------ Fragmento del documento ------

Quizás en este punto sea necesario preguntarte sobre cuáles son tus objetivos como escritor, ¿cuándo te detienes y das tu trabajo por concluido? ¿Cuándo el texto que escribes “se parece a un texto de Ricardo Piglia”? ¿Cuándo no se parece en absoluto? ¿Cuándo deja de escribir el escritor?
Siempre tengo presente el final, la conclusión de la historia que estoy escribiendo. Escribo borradores completos y a menudo, en las primeras versiones, el final es bastante sintético, de modo que sé de antemano que el cierre va a ser lo más complicado de escribir. En Respiración artificial, por ejemplo, la novela iba hacia el viaje de Renzi a Concordia y la conversación con Tardewski que dura toda una noche; esa escena, en la última versión, solo tenía cinco páginas y todo lo que vino después lo escribí al final en tres meses. En algún sentido, escribí toda la novela para justificar esa conversación. En La ciudad ausente, por otro lado, la imagen era la de la mujer-máquina, que imagina y espera en soledad a alguien que está por llegar; pero en definitiva el cierre fue el encuentro de Junior con el inventor Russo en su casa del Tigre. En Plata quemada supe siempre que la conclusión tenía que ser la quema de los quinientos mil dólares por parte de los “malandras” acorralados por la policía, y el asunto era: bien, ¿de qué hablan, qué dicen? Tuve que escribir toda la novela para enterarme. En Blanco nocturno, por otra parte, supe de movida que el encuentro de Renzi con Luca en la fábrica medio abandonada sería el final, pero tampoco supe qué pasaría allí hasta que no tuve la novela escrita. En El camino de Ida la primera imagen fue el viaje de Renzi a la cárcel y el encuentro con el convicto. En ese sentido (me doy cuenta recién ahora) todas mis novelas están hechas del mismo modo, como si yo fuera, digamos irónicamente, un escritor conceptual que tiene una idea fija y escribe novelas para hacer posible una conversación final entre los personajes.

------ Material proporcionado ------

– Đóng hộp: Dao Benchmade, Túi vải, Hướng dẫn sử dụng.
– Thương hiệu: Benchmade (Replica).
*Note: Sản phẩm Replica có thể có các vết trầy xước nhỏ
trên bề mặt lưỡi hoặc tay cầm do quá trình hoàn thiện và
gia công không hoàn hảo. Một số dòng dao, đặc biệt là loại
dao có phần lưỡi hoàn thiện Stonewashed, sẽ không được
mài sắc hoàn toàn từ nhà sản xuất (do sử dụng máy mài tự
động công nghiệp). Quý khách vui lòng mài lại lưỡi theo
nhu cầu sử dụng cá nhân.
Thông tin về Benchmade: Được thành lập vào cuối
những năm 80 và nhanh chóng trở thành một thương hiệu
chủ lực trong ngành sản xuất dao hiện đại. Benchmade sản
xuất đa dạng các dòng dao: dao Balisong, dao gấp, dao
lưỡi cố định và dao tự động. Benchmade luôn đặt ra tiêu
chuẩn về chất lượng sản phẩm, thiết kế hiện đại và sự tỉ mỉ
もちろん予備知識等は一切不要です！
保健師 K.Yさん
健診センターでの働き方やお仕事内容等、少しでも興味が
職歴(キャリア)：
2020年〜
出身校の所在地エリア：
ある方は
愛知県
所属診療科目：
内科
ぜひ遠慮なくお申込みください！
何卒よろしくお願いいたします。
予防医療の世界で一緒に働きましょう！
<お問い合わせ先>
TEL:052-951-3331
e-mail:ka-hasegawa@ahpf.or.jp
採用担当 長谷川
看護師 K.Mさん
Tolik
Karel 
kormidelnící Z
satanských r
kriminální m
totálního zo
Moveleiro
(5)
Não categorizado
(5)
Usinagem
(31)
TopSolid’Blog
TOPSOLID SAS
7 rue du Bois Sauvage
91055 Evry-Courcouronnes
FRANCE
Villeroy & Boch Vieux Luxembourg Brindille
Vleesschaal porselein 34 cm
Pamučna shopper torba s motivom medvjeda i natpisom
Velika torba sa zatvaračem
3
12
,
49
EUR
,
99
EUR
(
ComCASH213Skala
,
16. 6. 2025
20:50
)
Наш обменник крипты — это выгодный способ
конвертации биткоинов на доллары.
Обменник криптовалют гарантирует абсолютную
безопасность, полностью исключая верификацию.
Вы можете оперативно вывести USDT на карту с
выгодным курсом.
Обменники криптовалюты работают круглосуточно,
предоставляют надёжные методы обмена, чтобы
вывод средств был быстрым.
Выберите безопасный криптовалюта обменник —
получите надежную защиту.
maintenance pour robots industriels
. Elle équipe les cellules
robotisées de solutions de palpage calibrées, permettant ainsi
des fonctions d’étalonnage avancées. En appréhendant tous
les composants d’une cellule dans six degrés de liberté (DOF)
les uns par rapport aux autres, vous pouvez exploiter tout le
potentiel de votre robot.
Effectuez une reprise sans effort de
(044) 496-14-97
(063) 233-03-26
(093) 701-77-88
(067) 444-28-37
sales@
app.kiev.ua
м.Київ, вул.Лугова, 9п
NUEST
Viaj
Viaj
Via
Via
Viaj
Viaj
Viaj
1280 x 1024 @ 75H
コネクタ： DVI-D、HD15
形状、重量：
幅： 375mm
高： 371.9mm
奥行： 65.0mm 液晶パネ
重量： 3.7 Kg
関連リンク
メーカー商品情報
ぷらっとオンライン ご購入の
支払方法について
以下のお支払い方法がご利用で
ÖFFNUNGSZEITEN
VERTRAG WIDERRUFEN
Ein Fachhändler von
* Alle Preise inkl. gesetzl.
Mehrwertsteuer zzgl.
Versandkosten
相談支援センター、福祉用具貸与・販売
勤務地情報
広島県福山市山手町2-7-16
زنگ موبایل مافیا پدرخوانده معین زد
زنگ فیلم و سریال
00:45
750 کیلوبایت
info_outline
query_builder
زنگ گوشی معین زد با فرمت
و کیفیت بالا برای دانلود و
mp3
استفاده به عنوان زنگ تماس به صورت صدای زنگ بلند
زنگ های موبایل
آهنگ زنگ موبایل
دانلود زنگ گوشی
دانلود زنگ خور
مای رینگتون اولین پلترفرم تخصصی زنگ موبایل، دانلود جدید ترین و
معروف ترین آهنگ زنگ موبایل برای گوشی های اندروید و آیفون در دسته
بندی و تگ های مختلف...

------

#### [Actividades]
a: Enumera todas las novelas que se nombran en el fragmento sobre los finales de las novelas.
b: Según el fragmento sobre los finales de las novelas, ¿cuántas páginas tenía en la última versión la escena de la conversación con Tardewski en Respiración artificial?
c: Sigue escribiendo el fragmento sobre los finales de las novelas a partir de su última oración.

#### [Respuestas]
a: Respiración artificial, La ciudad ausente, Plata quemada, Blanco nocturno y El camino de Ida.

b: Cinco páginas.

c:
Creo haber descubierto que la historia del gato que escoge regresar a la calle tras un breve periodo en la casa del protagonista se encontraba en los adelantos de tu diario que fueron publicados por el suplemento Babelia. ¿Cómo se relaciona esta novela con el diario? ¿Cómo fluyen los materiales de uno a otro sitio?
La historia del gato (que es cierta) sucedió en Buenos Aires, en un árbol de la calle Cabrera, a la vuelta de mi casa, y es uno de los materiales del diario que entraron en la ficción como si fueran bloques de realidad. En todas mis novelas ha pasado eso, sobre todo en las que están narradas por Renzi: en ellas, la relación entre ficción y experiencia es más directa y el material vivido entra naturalmente. No es que lo logre siempre, pero yo busco eso: cierta inmediatez, la sensación de que la experiencia narrada está por suceder. Admiro las prosas lentas (Juan Carlos Onetti, Juan José Saer, Sergio Chejfec, Juan Benet), pero yo busco otra cosa. La prosa tiene que ser rápida, seguir un ritmo, un fraseo, tiene que fluir: eso es el estilo para mí, la marcha, no el léxico, el tono, no las palabras, sino algo que está entre las palabras, para decirlo así. Es lo que busco desde que empecé a escribir y es lo que me gusta cuando leo a Rodolfo Walsh o a Antonio Di Benedetto, o a Roberto Bolaño, que tiene mucha energía en la prosa, algo que viene de la generación beat (William S. Burroughs es el maestro de esa inmediatez, tiene un oído infalible).